The ZEB includes a rainwater collection system with a 5,000-liter tank submerged beneath the southern part of the house. The run-off from the roof is drained through simple infiltration and utilized for flushing toilets and irrigation. The greywater collection operates in the same way, using heat recapture for further efficiency.

The Challenge of Excess Renewable Energy

At first glance, the geometry and orientation of the house certainly catch the eye. Despite the unique, modernist feel to the building, the southeast orientation assists thermal performance by assuring that the house does not become overheated through solar gain. Kristian explains that the home is “highly insulated to Norwegian passive house standards, so we needed to be careful to create the atrium and place windows at strategic places with certain dimensions; this both to avoid overheating and to ensure reduced cold bridging. We intended never to allow shading devices like blinds, which are classically deployed to detract from views and daylight.”

The combination of renewable energy systems, passive solar orientation, and high-quality building envelope and insulation allows the ZEB Pilot House to produce excess energy. The extra energy from the solar thermal panels is used to heat the pool and an outdoor shower. The ZEB also produces excess electricity from the solar PV panels.
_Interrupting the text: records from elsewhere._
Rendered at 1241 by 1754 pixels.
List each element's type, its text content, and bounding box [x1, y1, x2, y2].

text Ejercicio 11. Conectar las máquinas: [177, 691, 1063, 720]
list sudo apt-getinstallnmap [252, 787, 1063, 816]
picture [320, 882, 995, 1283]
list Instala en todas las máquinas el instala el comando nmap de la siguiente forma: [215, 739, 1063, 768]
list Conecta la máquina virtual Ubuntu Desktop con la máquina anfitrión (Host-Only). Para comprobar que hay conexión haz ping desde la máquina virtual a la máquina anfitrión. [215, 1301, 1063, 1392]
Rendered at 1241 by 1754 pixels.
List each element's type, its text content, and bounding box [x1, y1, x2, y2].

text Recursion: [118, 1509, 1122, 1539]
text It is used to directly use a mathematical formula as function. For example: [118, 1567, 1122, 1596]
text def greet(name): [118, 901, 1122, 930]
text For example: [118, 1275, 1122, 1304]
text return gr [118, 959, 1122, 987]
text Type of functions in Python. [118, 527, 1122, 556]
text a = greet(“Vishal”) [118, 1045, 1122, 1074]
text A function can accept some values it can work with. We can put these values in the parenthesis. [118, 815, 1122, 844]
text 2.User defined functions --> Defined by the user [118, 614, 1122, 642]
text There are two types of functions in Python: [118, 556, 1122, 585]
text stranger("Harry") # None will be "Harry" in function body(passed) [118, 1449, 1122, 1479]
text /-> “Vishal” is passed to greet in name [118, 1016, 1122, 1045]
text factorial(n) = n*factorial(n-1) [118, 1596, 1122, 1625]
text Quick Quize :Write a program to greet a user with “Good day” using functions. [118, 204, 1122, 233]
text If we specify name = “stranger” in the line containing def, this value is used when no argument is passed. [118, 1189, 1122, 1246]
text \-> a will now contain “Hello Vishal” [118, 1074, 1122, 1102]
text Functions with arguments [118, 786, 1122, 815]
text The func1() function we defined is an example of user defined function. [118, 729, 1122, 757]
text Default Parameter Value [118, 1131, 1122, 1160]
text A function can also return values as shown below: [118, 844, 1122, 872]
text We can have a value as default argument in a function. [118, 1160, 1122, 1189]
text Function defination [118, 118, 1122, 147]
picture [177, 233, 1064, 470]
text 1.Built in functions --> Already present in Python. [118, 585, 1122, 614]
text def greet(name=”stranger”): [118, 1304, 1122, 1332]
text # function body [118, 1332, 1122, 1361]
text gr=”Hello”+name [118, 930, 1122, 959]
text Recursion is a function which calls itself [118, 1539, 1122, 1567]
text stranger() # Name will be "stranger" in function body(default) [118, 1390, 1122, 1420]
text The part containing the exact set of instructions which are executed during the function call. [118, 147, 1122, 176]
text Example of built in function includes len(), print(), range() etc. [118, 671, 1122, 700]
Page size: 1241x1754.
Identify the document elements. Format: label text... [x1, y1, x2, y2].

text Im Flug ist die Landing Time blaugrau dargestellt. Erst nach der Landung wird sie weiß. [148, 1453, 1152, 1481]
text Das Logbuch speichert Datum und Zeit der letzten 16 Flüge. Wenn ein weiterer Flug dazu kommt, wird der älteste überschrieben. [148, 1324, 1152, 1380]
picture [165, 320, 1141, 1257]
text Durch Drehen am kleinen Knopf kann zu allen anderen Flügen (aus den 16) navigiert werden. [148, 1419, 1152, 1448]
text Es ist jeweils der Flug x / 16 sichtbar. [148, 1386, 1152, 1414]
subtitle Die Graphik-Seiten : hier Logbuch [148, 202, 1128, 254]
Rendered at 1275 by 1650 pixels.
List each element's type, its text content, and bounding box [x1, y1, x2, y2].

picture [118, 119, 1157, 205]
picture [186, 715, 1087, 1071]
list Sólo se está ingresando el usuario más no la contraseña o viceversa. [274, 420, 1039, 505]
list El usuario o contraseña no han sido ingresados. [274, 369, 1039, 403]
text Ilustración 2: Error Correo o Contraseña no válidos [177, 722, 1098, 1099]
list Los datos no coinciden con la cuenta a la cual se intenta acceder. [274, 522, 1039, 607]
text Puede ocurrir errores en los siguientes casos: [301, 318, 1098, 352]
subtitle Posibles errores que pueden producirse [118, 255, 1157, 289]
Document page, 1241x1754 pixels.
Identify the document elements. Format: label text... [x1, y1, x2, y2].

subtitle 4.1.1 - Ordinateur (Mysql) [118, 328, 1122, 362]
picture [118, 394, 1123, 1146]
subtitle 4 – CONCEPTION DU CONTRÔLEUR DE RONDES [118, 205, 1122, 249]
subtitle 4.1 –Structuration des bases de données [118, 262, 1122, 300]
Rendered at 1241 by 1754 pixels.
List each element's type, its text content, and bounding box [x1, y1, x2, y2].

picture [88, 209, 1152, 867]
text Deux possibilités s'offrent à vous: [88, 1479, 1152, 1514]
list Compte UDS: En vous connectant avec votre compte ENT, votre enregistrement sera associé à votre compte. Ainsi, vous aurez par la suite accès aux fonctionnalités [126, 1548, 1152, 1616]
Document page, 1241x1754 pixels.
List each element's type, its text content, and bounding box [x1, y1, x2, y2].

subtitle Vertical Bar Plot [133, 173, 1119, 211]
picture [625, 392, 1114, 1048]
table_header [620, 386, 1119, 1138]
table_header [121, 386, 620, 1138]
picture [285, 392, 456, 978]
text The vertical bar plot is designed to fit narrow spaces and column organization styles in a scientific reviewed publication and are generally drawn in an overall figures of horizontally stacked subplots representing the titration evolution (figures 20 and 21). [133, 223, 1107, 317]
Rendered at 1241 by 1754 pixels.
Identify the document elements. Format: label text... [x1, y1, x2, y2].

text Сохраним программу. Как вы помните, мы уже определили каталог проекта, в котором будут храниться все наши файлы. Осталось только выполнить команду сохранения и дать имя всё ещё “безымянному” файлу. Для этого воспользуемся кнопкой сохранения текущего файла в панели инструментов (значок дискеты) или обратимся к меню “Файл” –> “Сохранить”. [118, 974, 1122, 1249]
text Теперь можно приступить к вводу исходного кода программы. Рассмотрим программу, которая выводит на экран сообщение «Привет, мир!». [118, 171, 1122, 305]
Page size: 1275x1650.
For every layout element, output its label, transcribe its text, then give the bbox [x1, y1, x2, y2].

Kristian says that “the surplus electricity should be used for electromobility—i.e., electric cars and bicycles. If used for electromobility alone, the surplus energy equates to more than 70,000 kilometers annually based on 17kWh/100km (BMW i3 90Ah) and the corresponding emission reductions that this facilitates.”

This strong focus considers the role of homeowner behavioral strategies and broader cultural norms in the development of sustainable and zero-emission buildings. Rather than simply relying on technology to solve our problems, the ZEB Pilot House encourages us to consider the importance of limitations and boundaries to curb the culture of excess that defines our modern-day civilization.

Lessons Learned from the ZEB Pilot House

The ZEB Pilot House has helped to develop further understanding of building performance and the potential for zero-emission buildings using today’s building materials and off-the-shelf technology. Kristian further explains that “what has been the most interesting has been the study of how scaled down this technology can be—rather the antithesis of current trends of massive deployment of technological compensation and outdated system design.”

The ZEB Pilot House also impressively considers the importance of limiting energy demand from a behavioral and cultural standpoint. While the home was not sold as a single-family residence, Kristian believes an equivalent home would be priced at around 5.8 million NOK (or approximately $665,000) without the land, putting the ZEB on par with similar high end, Net Zero homes in the United States. So the good news is that if you’re considering building new, a true Net Zero energy home is a viable option.